フランスでは原則、学校は出版社に教科書を直接発注するわけではない。発注するときは教育機関向けの専用プラットフォームから行い、各自治体の公共調達(入札)で選ばれた書店や卸売業者が間に入って注文処理の窓口となる。書店や卸売業者は、これによって15~20%程度の販売手数料を得ている。

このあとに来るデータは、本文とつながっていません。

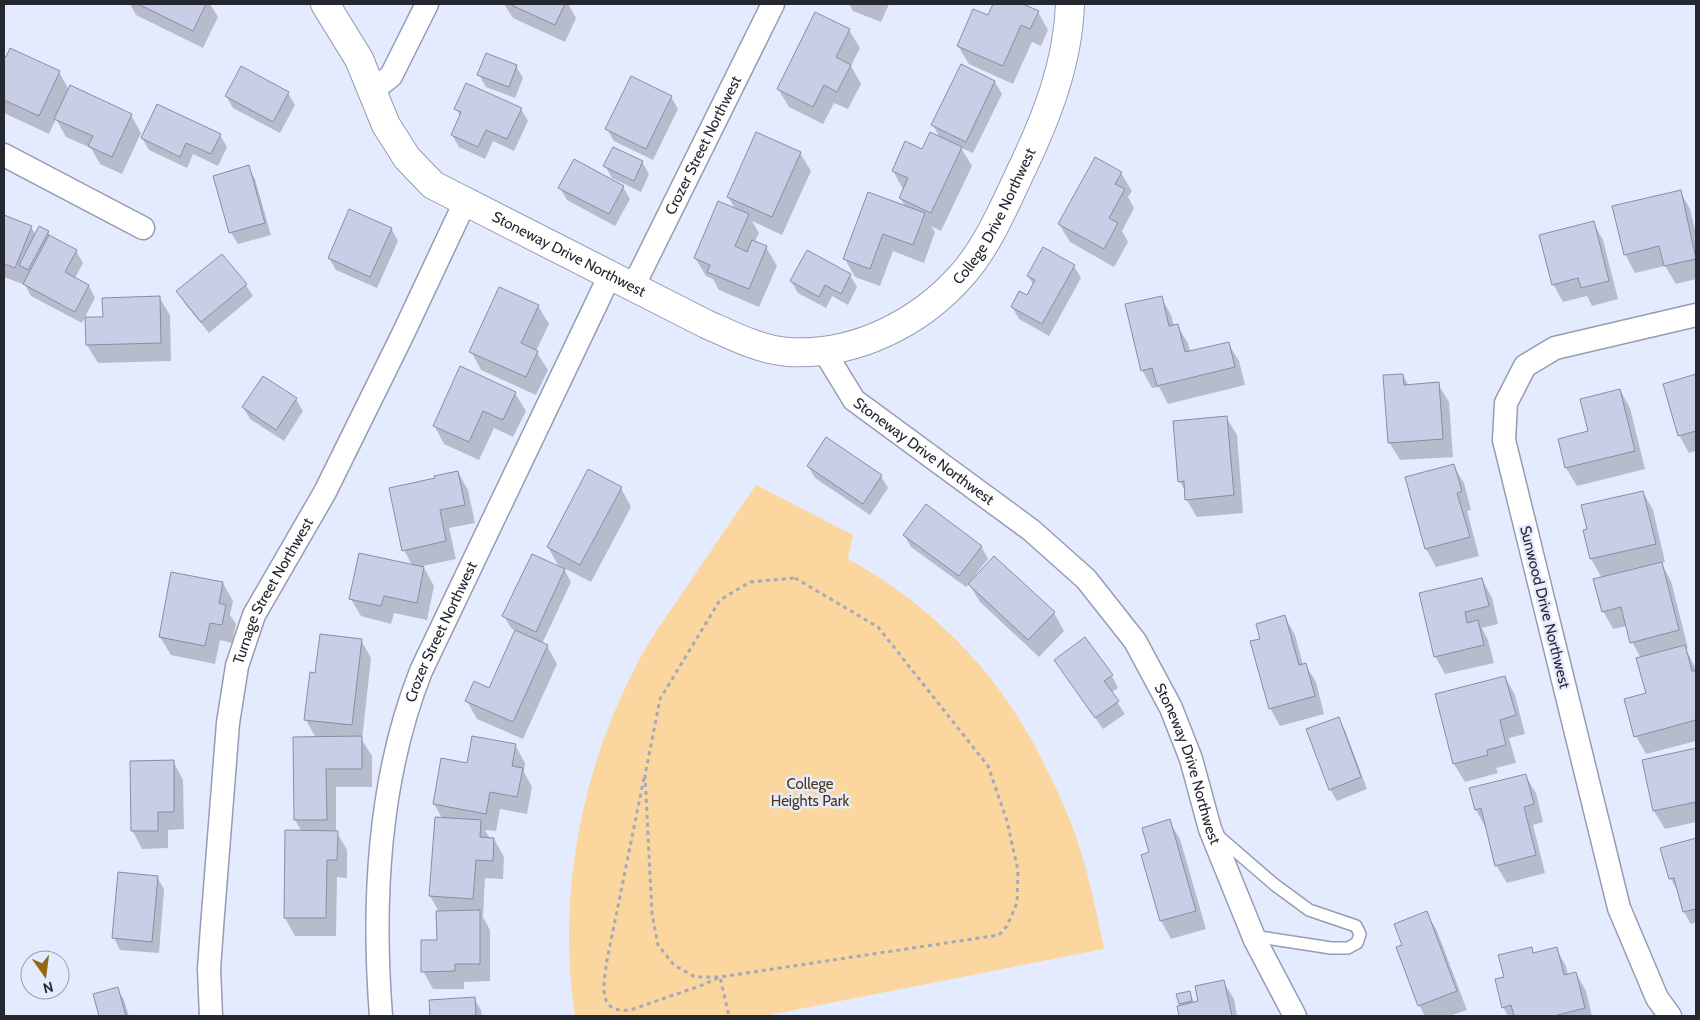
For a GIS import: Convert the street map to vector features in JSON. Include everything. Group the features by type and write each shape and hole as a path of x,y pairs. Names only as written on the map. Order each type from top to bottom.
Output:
{"street":[{"name":"Stoneway Drive Northwest","path":"325,4 359,60 386,125 407,158 433,185 744,342 786,352 824,351 854,400 1031,530 1086,579 1135,642 1171,708 1191,759 1210,829 1253,936 1295,1016"},
{"path":"372,90 391,76 427,4"},
{"name":"Crozer Street Northwest","path":"381,1016 377,900 382,830 395,756 408,703 425,662 621,281 773,4"},
{"name":"College Drive Northwest","path":"824,351 860,342 890,331 911,320 933,304 963,275 990,234 1039,134 1063,62 1070,21 1070,4"},
{"path":"4,155 143,228"},
{"name":"Turnage Street Northwest","path":"212,1016 209,969 211,936 228,723 237,666 254,615 325,492 403,334 465,202"},
{"name":"Sunwood Drive Northwest","path":"1670,1016 1657,998 1620,908 1504,440 1506,403 1525,366 1555,348 1696,315"}],"lane":[{"path":"1210,829 1275,886 1309,910 1356,926 1360,934 1357,942 1348,948 1330,948 1253,936"}],"path":[{"path":"645,775 652,914 658,945 674,965 695,977 720,977 999,935 1007,926 1017,904 1018,871 1007,821 988,766 878,627 795,578 750,582 720,600 660,699 645,775 637,804 627,867 607,960 604,996 610,1008 620,1011 630,1010 700,986 720,977"},
{"path":"720,977 729,1016"}],"green space":[{"name":"College Heights Park","path":"756,485 853,535 848,559 885,581 937,621 968,652 1008,702 1031,739 1069,818 1085,866 1104,949 764,1016 575,1016 570,972 569,927 572,882 587,794 600,751 616,709 646,647"}],"building":[{"path":"138,4 206,4 193,31"},
{"path":"509,4 565,4 555,25"},
{"path":"993,4 1023,4 1039,11 1030,29 1021,25 1003,66 957,46 973,9 988,15"},
{"path":"815,12 850,29 836,57 851,65 837,92 824,85 813,107 777,89"},
{"path":"10,48 60,71 39,116 4,100 4,56 6,57"},
{"path":"486,53 517,65 509,87 477,75"},
{"path":"961,64 995,81 966,142 931,125"},
{"path":"241,66 289,92 273,122 225,96"},
{"path":"631,76 672,96 646,149 605,129"},
{"path":"466,83 522,108 507,139 486,130 478,147 451,135 461,112 454,109"},
{"path":"70,85 132,114 112,157 88,146 93,136 54,119"},
{"path":"157,104 221,134 211,154 186,143 180,157 141,138"},
{"path":"756,132 801,152 772,217 727,197"},
{"path":"930,132 962,147 931,213 899,198 908,178 892,171 905,141 922,149"},
{"path":"613,147 643,161 634,181 603,166"},
{"path":"1095,157 1122,172 1115,184 1125,189 1109,218 1118,223 1104,249 1058,224"},
{"path":"574,159 624,186 609,214 558,188"},
{"path":"249,165 265,223 229,233 213,176"},
{"path":"1681,190 1696,259 1664,266 1659,246 1624,255 1612,206"},
{"path":"868,192 925,213 913,245 883,234 870,269 843,259"},
{"path":"718,201 749,214 735,246 747,252 752,240 767,246 749,289 707,272 710,265 694,258"},
{"path":"349,209 392,228 370,277 328,258"},
{"path":"4,215 32,226 15,268 4,264"},
{"path":"1594,221 1609,281 1581,288 1578,278 1552,285 1539,235"},
{"path":"39,226 49,231 28,270 19,265"},
{"path":"49,235 77,250 65,272 89,285 75,312 23,284"},
{"path":"1043,247 1075,265 1042,324 1011,307 1019,291 1027,295 1035,280 1027,276"},
{"path":"807,250 851,274 841,294 825,285 819,297 790,281"},
{"path":"222,254 247,284 201,322 176,291"},
{"path":"499,287 539,305 521,343 538,351 526,377 469,352"},
{"path":"160,296 161,343 86,345 85,317 103,317 102,298"},
{"path":"1162,296 1169,326 1178,324 1185,352 1229,342 1235,367 1157,386 1152,368 1141,371 1125,304"},
{"path":"460,366 516,392 503,420 483,411 469,442 433,426"},
{"path":"1403,374 1404,385 1439,382 1443,439 1388,443 1383,375"},
{"path":"1696,374 1696,431 1678,436 1663,384"},
{"path":"263,376 297,398 276,430 242,407"},
{"path":"1620,389 1635,451 1565,468 1558,439 1588,431 1580,399"},
{"path":"1227,416 1234,495 1185,500 1184,481 1178,482 1173,421"},
{"path":"826,437 882,475 863,504 807,466"},
{"path":"1454,464 1462,491 1457,493 1470,537 1425,549 1405,477"},
{"path":"588,469 622,487 580,565 547,547"},
{"path":"458,471 465,505 440,510 446,541 402,551 389,488"},
{"path":"1643,491 1656,544 1590,559 1583,530 1587,529 1581,505"},
{"path":"926,504 982,546 959,576 903,535"},
{"path":"359,553 424,567 417,603 384,596 381,606 349,599"},
{"path":"532,554 565,569 536,632 502,616"},
{"path":"994,556 1055,612 1028,640 968,584"},
{"path":"1662,562 1679,630 1630,643 1621,607 1602,612 1593,579"},
{"path":"171,572 223,582 219,603 226,605 222,625 210,623 205,646 159,637"},
{"path":"1482,578 1489,606 1465,612 1467,623 1478,620 1484,645 1434,657 1419,593"},
{"path":"1285,615 1299,665 1306,663 1315,696 1269,709 1250,641 1260,639 1256,624"},
{"path":"515,630 548,645 513,722 465,701 474,681 489,688"},
{"path":"320,634 362,639 352,725 304,720 310,672 315,673"},
{"path":"1085,637 1113,675 1104,681 1119,701 1095,718 1054,660"},
{"path":"1685,645 1692,671 1696,671 1696,720 1634,737 1624,699 1646,693 1636,658"},
{"path":"1505,676 1516,715 1500,720 1506,745 1487,750 1488,755 1453,764 1435,694"},
{"path":"1339,717 1361,777 1329,790 1306,729"},
{"path":"362,736 362,769 326,769 327,820 294,820 293,737"},
{"path":"472,736 516,744 512,766 523,768 517,797 490,792 486,814 433,804 441,758 467,763"},
{"path":"1696,748 1696,802 1653,811 1642,760"},
{"path":"174,760 174,812 158,812 158,831 131,831 130,761"},
{"path":"1526,774 1534,804 1524,807 1536,855 1495,866 1481,808 1475,810 1469,788"},
{"path":"435,817 481,820 480,837 494,838 493,861 476,860 473,899 429,896"},
{"path":"1170,819 1196,911 1160,921 1141,855 1149,852 1142,828"},
{"path":"285,830 338,831 337,860 327,860 326,918 284,918"},
{"path":"1696,838 1696,909 1683,912 1674,878 1669,879 1660,848"},
{"path":"118,872 158,876 152,942 112,938"},
{"path":"480,910 480,964 455,964 455,971 421,972 421,940 437,940 436,911"},
{"path":"1427,911 1457,991 1418,1006 1396,947 1402,945 1394,924"},
{"path":"1532,947 1533,953 1557,947 1564,975 1576,972 1585,1008 1554,1016 1514,1016 1511,1005 1502,1008 1495,979 1504,977 1498,955"},
{"path":"1224,980 1232,1016 1179,1016 1177,1006 1198,1001 1195,986"},
{"path":"118,987 126,1016 99,1016 93,994"},
{"path":"1190,991 1192,1001 1179,1004 1176,994"},
{"path":"475,997 476,1016 430,1016 429,1000"}]}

また書店がそういったデジタル対応をしやすいように、フランス文化省の下部組織である国立書籍センター(CNL)などが、デジタル教科書の取扱いを含むデジタル・サービス導入への助成金を支給している。

フランスは法的に書籍の値引き制限が定められている国であるにもかかわらず、紙の学校用教科書の公共調達に関しては、例外として割引率の上限設定がなく、値引きは自由とされてきた。そのため従来から大幅な値引き競争が横行し、資金力のない中小書店は事実上、紙の教科書販売から閉め出されている。

一方でデジタル教科書に関しては、公的機関に対する割引は法律で一切禁止とされている。そのため入札の基準は価格ではなく、業者側が学校側の負担・労力をいかに減らせるか、アフターサービスや技術サポートが充実しているかなどの条件面ということになる。

そうなるとリソースの少ない一般の地元中小書店は、いくら助成金をもらってICT投資をしたところで、高度なシステムとサポート体制をもつ大型書店や卸売業者に入札で勝てる見込みは薄い。

そういった構造的な問題はあるものの、デジタル教科書販売に関しても、国が書店参入の余地を残した制度設計を考え、実施している点は参考になるといえる。

2030年はもう目の前だ。せっかく高まった政府による書店振興の気運がトーンダウンしてしまわないうちに、出版業界、書店業界は知恵を出し合って学校現場や国民も納得するような制度の素案を作り、政治への働きかけを積極的に行っていくべきではないか。